J.P. Morgan has set its year-end 2026 gold price target at $6,300 per ounce, citing persistent demand from central banks and institutional investors, with an upside scenario of $8,000 to $8,500 if household allocations to gold increase modestly from current levels. Central banks alone are projected to purchase around 800 tonnes of gold this year.
The Stakes for Retirement Savings
For savers, and particularly those in or near retirement, the implications of a hidden fiscal gap are not abstract. Sustained deficit spending tends to pressure the purchasing power of the dollar, eroding the real value of fixed-income assets and cash savings over time. The larger the true liability, and the longer it stays unaddressed, the more that pressure builds.

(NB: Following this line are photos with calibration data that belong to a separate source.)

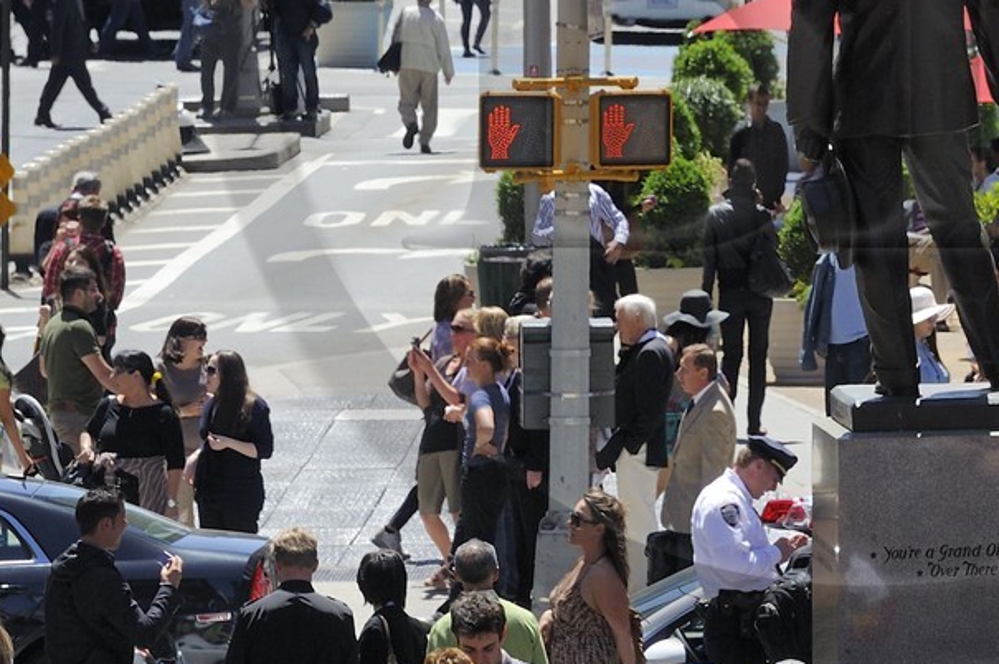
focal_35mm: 463
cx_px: 869
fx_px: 12834
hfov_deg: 4.5
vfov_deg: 3.0
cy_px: -20
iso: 200
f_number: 9
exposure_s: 1/200
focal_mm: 175
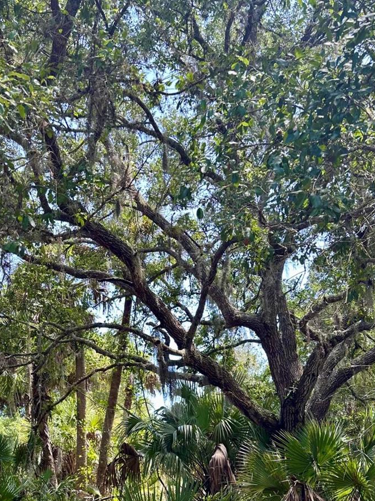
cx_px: 132
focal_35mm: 41
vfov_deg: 44.7
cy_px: 357
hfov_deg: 34.9
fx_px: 592
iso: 80
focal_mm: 6.86
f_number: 1.78
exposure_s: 1/278
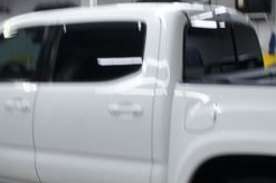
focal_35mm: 70
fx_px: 536
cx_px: 160
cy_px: 126
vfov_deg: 19.3
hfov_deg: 28.8
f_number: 4
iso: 200
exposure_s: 1/30
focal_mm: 18
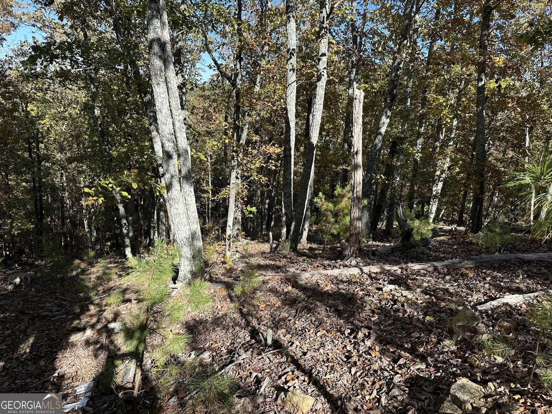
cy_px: 207
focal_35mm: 24
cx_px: 276
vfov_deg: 56.8
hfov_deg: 71.6
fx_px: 383
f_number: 1.78
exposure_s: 1/1198
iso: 80
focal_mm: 6.86
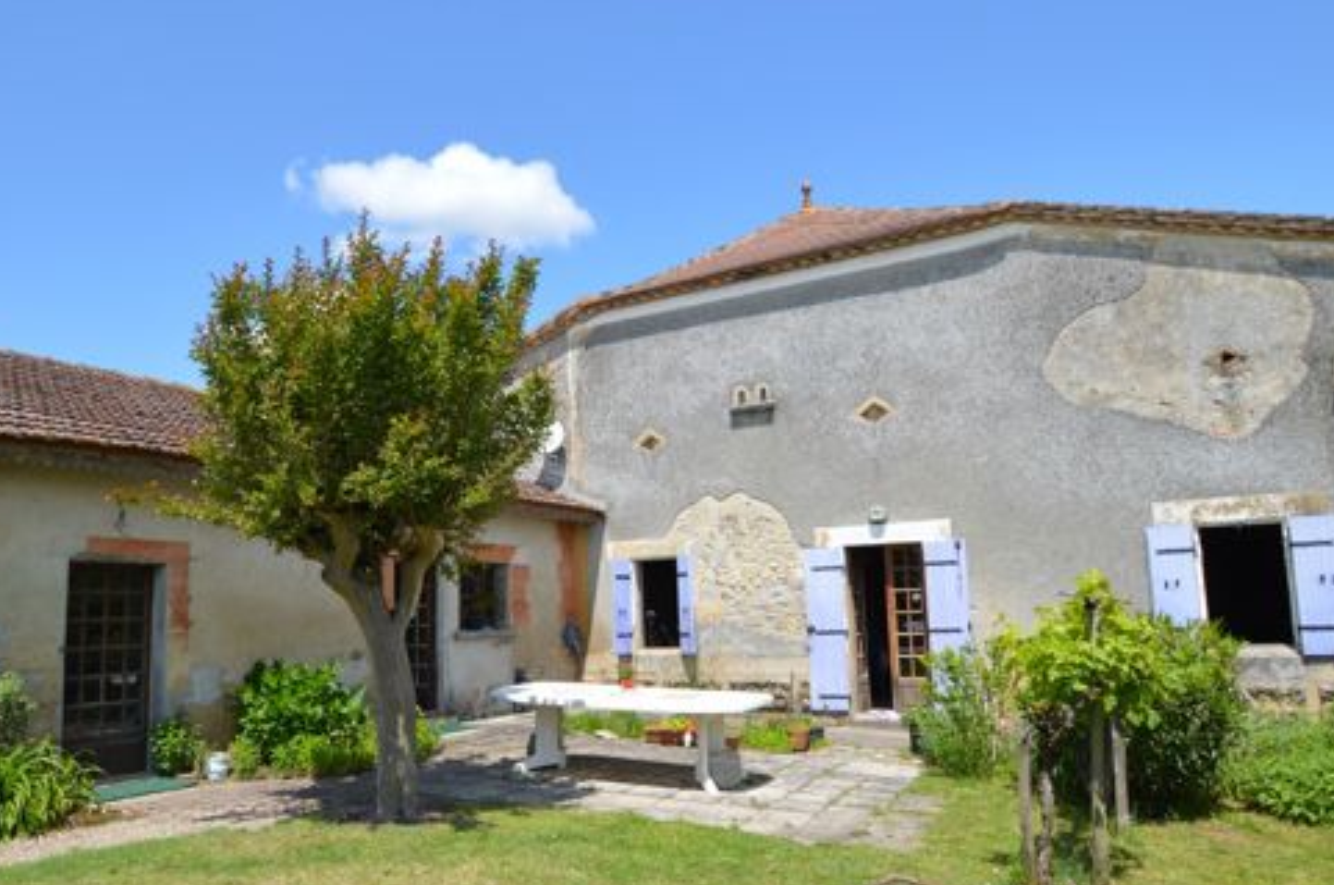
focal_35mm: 22
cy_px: 508
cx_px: 589
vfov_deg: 56.8
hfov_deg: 78.4
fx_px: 814
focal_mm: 10
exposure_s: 1/200
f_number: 7.1
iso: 100
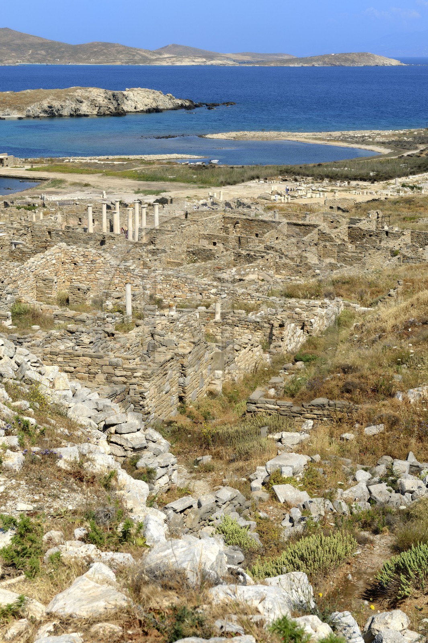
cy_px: 322
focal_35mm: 62
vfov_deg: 32.4
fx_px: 1107
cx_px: 214
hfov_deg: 21.9
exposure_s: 1/320
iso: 200
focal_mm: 62
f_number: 11
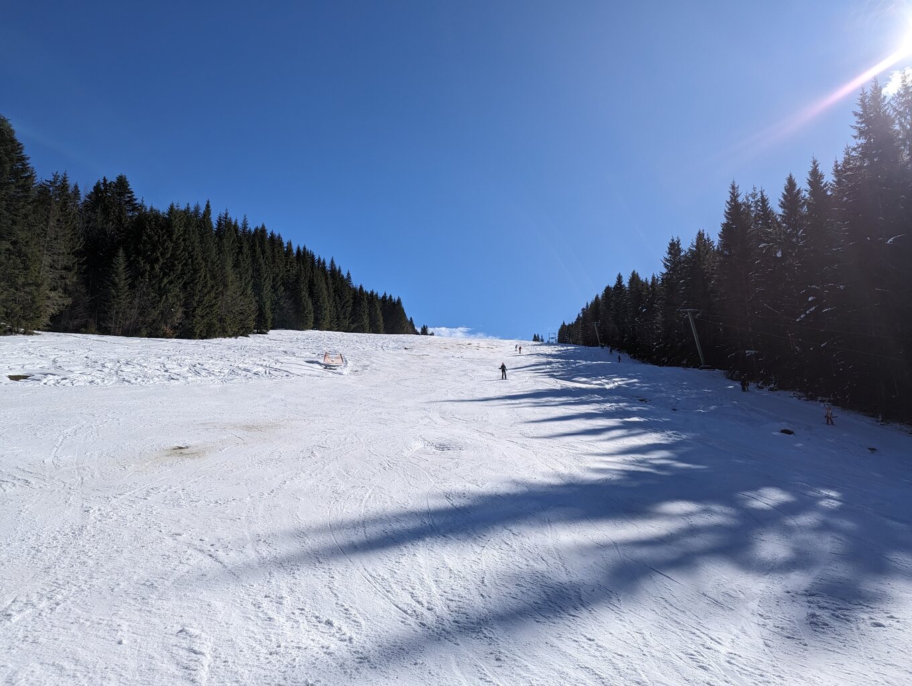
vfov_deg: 56.9
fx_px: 633
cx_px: 456
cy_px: 343
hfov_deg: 71.5
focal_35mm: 24
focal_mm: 6.81
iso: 51
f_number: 1.85
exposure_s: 1/3774
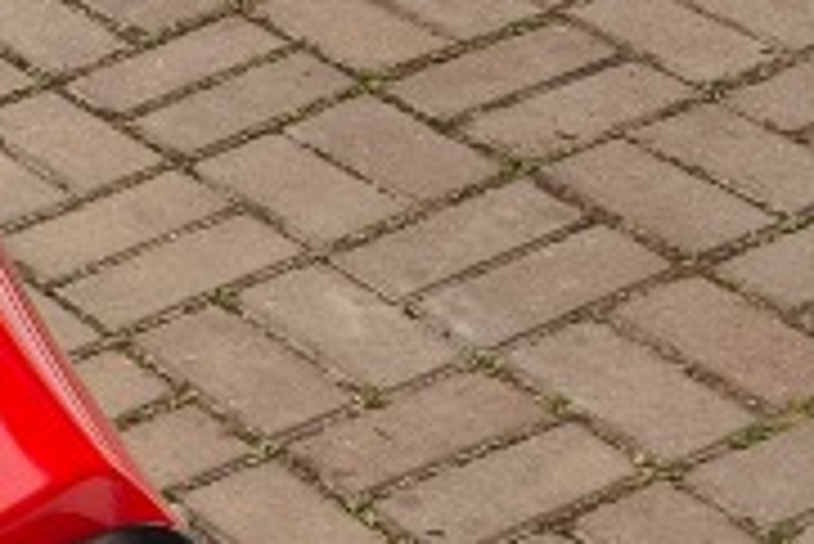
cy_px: 647
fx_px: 3326
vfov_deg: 9.2
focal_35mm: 147
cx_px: -578
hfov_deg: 12.9
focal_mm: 4.71
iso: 50
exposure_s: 1/532
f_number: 1.7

That dynamic helps explain why major financial institutions have begun reclassifying gold and silver. BlackRock, in its 2026 investment outlook, described the metals as no longer purely defensive assets but as structural portfolio components. Morgan Stanley’s chief investment officer went further, suggesting investors reconsider the traditional 60/40 stock-bond allocation in favor of a model that dedicates 20% to precious metals.
The debt clock will keep running. But the number it shows, by Smetters’ reckoning, captures less than half of what the country actually owes. Gold appears to have priced that in. The question is whether the rest of the financial system is ready to do the same.